**GOAL OF THE EXERCISE**
An exact, complete copy of the data is all that is needed.

----------------------------------------

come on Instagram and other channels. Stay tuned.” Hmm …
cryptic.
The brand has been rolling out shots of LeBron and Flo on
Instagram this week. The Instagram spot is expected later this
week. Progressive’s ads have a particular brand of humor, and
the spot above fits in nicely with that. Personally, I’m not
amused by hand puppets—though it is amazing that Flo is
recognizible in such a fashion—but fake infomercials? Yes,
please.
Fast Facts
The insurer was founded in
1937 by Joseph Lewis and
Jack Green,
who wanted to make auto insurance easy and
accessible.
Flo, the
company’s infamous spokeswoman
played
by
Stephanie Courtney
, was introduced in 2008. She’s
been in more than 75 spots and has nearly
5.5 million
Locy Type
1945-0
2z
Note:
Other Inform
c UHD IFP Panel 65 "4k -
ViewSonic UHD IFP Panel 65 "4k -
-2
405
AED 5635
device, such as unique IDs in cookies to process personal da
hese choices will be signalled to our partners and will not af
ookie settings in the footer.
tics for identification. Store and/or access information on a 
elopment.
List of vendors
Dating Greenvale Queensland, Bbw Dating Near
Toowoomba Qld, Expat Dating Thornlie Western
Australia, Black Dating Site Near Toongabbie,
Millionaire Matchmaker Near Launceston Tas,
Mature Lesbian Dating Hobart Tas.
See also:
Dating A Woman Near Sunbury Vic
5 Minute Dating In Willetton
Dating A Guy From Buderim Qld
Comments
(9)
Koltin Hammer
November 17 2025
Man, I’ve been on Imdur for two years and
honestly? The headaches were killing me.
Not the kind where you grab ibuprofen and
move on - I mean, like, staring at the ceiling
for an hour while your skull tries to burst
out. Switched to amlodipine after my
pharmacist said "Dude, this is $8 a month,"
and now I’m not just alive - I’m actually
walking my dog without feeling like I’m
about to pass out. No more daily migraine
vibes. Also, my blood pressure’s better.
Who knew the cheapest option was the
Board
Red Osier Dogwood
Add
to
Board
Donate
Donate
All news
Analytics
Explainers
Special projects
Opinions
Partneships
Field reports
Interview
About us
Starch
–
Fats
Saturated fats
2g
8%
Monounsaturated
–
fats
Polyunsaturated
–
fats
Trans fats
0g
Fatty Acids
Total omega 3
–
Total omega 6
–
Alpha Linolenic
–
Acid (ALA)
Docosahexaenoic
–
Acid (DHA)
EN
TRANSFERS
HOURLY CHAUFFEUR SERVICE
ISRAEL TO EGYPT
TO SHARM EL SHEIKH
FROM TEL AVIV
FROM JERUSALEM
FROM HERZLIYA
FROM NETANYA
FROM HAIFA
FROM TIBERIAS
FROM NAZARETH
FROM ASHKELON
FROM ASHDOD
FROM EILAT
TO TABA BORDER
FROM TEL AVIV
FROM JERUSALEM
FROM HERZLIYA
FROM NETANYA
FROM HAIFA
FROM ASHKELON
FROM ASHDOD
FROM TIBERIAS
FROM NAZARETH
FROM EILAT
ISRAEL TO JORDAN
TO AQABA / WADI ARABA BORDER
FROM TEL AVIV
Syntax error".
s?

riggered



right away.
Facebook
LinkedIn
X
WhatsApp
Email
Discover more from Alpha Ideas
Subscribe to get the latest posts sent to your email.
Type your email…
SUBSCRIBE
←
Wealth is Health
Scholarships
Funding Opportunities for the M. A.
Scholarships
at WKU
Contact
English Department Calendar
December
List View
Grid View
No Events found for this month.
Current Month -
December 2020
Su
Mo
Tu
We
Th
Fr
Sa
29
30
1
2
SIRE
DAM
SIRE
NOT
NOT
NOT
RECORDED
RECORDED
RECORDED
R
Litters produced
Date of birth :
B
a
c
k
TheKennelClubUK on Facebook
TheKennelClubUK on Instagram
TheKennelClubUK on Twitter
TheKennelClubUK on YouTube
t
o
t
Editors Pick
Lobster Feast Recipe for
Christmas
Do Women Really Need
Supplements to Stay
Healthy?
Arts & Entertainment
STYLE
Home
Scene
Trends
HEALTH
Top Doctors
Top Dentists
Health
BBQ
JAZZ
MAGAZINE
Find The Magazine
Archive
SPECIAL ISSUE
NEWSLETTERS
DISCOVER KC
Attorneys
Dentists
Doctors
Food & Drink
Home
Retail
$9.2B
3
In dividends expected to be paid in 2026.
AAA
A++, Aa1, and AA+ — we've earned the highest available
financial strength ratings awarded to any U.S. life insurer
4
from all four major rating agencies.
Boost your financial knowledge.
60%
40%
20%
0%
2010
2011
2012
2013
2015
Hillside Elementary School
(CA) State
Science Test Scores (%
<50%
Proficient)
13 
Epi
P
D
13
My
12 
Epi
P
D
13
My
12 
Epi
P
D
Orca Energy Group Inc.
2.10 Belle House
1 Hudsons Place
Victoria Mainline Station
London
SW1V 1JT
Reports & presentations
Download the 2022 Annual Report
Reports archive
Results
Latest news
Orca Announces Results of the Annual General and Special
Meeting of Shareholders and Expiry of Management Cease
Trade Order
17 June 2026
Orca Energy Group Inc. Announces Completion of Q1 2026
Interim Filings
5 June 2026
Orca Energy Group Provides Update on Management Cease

----------------------------------------

**TASK RESULT**
come on Instagram and other channels. Stay tuned.” Hmm …
cryptic.
The brand has been rolling out shots of LeBron and Flo on
Instagram this week. The Instagram spot is expected later this
week. Progressive’s ads have a particular brand of humor, and
the spot above fits in nicely with that. Personally, I’m not
amused by hand puppets—though it is amazing that Flo is
recognizible in such a fashion—but fake infomercials? Yes,
please.
Fast Facts
The insurer was founded in
1937 by Joseph Lewis and
Jack Green,
who wanted to make auto insurance easy and
accessible.
Flo, the
company’s infamous spokeswoman
played
by
Stephanie Courtney
, was introduced in 2008. She’s
been in more than 75 spots and has nearly
5.5 million
Locy Type
1945-0
2z
Note:
Other Inform
c UHD IFP Panel 65 "4k -
ViewSonic UHD IFP Panel 65 "4k -
-2
405
AED 5635
device, such as unique IDs in cookies to process personal da
hese choices will be signalled to our partners and will not af
ookie settings in the footer.
tics for identification. Store and/or access information on a 
elopment.
List of vendors
Dating Greenvale Queensland, Bbw Dating Near
Toowoomba Qld, Expat Dating Thornlie Western
Australia, Black Dating Site Near Toongabbie,
Millionaire Matchmaker Near Launceston Tas,
Mature Lesbian Dating Hobart Tas.
See also:
Dating A Woman Near Sunbury Vic
5 Minute Dating In Willetton
Dating A Guy From Buderim Qld
Comments
(9)
Koltin Hammer
November 17 2025
Man, I’ve been on Imdur for two years and
honestly? The headaches were killing me.
Not the kind where you grab ibuprofen and
move on - I mean, like, staring at the ceiling
for an hour while your skull tries to burst
out. Switched to amlodipine after my
pharmacist said "Dude, this is $8 a month,"
and now I’m not just alive - I’m actually
walking my dog without feeling like I’m
about to pass out. No more daily migraine
vibes. Also, my blood pressure’s better.
Who knew the cheapest option was the
Board
Red Osier Dogwood
Add
to
Board
Donate
Donate
All news
Analytics
Explainers
Special projects
Opinions
Partneships
Field reports
Interview
About us
Starch
–
Fats
Saturated fats
2g
8%
Monounsaturated
–
fats
Polyunsaturated
–
fats
Trans fats
0g
Fatty Acids
Total omega 3
–
Total omega 6
–
Alpha Linolenic
–
Acid (ALA)
Docosahexaenoic
–
Acid (DHA)
EN
TRANSFERS
HOURLY CHAUFFEUR SERVICE
ISRAEL TO EGYPT
TO SHARM EL SHEIKH
FROM TEL AVIV
FROM JERUSALEM
FROM HERZLIYA
FROM NETANYA
FROM HAIFA
FROM TIBERIAS
FROM NAZARETH
FROM ASHKELON
FROM ASHDOD
FROM EILAT
TO TABA BORDER
FROM TEL AVIV
FROM JERUSALEM
FROM HERZLIYA
FROM NETANYA
FROM HAIFA
FROM ASHKELON
FROM ASHDOD
FROM TIBERIAS
FROM NAZARETH
FROM EILAT
ISRAEL TO JORDAN
TO AQABA / WADI ARABA BORDER
FROM TEL AVIV
Syntax error".
s?

riggered



right away.
Facebook
LinkedIn
X
WhatsApp
Email
Discover more from Alpha Ideas
Subscribe to get the latest posts sent to your email.
Type your email…
SUBSCRIBE
←
Wealth is Health
Scholarships
Funding Opportunities for the M. A.
Scholarships
at WKU
Contact
English Department Calendar
December
List View
Grid View
No Events found for this month.
Current Month -
December 2020
Su
Mo
Tu
We
Th
Fr
Sa
29
30
1
2
SIRE
DAM
SIRE
NOT
NOT
NOT
RECORDED
RECORDED
RECORDED
R
Litters produced
Date of birth :
B
a
c
k
TheKennelClubUK on Facebook
TheKennelClubUK on Instagram
TheKennelClubUK on Twitter
TheKennelClubUK on YouTube
t
o
t
Editors Pick
Lobster Feast Recipe for
Christmas
Do Women Really Need
Supplements to Stay
Healthy?
Arts & Entertainment
STYLE
Home
Scene
Trends
HEALTH
Top Doctors
Top Dentists
Health
BBQ
JAZZ
MAGAZINE
Find The Magazine
Archive
SPECIAL ISSUE
NEWSLETTERS
DISCOVER KC
Attorneys
Dentists
Doctors
Food & Drink
Home
Retail
$9.2B
3
In dividends expected to be paid in 2026.
AAA
A++, Aa1, and AA+ — we've earned the highest available
financial strength ratings awarded to any U.S. life insurer
4
from all four major rating agencies.
Boost your financial knowledge.
60%
40%
20%
0%
2010
2011
2012
2013
2015
Hillside Elementary School
(CA) State
Science Test Scores (%
<50%
Proficient)
13 
Epi
P
D
13
My
12 
Epi
P
D
13
My
12 
Epi
P
D
Orca Energy Group Inc.
2.10 Belle House
1 Hudsons Place
Victoria Mainline Station
London
SW1V 1JT
Reports & presentations
Download the 2022 Annual Report
Reports archive
Results
Latest news
Orca Announces Results of the Annual General and Special
Meeting of Shareholders and Expiry of Management Cease
Trade Order
17 June 2026
Orca Energy Group Inc. Announces Completion of Q1 2026
Interim Filings
5 June 2026
Orca Energy Group Provides Update on Management Cease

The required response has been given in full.